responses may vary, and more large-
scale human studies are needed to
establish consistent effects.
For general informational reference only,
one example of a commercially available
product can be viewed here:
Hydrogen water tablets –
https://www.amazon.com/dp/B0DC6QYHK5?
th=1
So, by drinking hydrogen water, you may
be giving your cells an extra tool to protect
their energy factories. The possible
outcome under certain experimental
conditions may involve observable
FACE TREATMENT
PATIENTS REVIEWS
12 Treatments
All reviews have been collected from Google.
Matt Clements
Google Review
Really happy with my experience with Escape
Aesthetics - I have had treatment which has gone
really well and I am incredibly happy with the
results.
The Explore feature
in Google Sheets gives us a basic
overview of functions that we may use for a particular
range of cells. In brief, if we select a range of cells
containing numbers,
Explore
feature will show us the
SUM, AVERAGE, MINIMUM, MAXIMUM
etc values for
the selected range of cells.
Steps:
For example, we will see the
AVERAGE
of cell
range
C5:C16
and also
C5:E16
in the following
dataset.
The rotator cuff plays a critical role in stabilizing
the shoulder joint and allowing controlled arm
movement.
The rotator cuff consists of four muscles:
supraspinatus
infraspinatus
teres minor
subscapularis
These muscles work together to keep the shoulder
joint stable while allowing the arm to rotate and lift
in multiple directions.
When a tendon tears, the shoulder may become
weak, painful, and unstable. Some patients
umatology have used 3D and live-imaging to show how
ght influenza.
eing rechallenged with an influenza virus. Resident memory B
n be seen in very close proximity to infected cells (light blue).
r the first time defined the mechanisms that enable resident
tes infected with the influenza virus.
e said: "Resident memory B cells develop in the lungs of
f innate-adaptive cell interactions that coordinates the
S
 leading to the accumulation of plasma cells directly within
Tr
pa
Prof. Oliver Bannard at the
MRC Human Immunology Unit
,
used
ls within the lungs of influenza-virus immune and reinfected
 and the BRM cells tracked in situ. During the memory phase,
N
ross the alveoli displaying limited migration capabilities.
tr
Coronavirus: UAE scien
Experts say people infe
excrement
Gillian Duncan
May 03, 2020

__________

▶ **Instructions for the task**
Your task is to restate, word for word, each line from the one that includes "in the following" to the end of the records, with both ends included and nothing else.

▶ **Result**
in the following
dataset.
The rotator cuff plays a critical role in stabilizing
the shoulder joint and allowing controlled arm
movement.
The rotator cuff consists of four muscles:
supraspinatus
infraspinatus
teres minor
subscapularis
These muscles work together to keep the shoulder
joint stable while allowing the arm to rotate and lift
in multiple directions.
When a tendon tears, the shoulder may become
weak, painful, and unstable. Some patients
umatology have used 3D and live-imaging to show how
ght influenza.
eing rechallenged with an influenza virus. Resident memory B
n be seen in very close proximity to infected cells (light blue).
r the first time defined the mechanisms that enable resident
tes infected with the influenza virus.
e said: "Resident memory B cells develop in the lungs of
f innate-adaptive cell interactions that coordinates the
S
 leading to the accumulation of plasma cells directly within
Tr
pa
Prof. Oliver Bannard at the
MRC Human Immunology Unit
,
used
ls within the lungs of influenza-virus immune and reinfected
 and the BRM cells tracked in situ. During the memory phase,
N
ross the alveoli displaying limited migration capabilities.
tr
Coronavirus: UAE scien
Experts say people infe
excrement
Gillian Duncan
May 03, 2020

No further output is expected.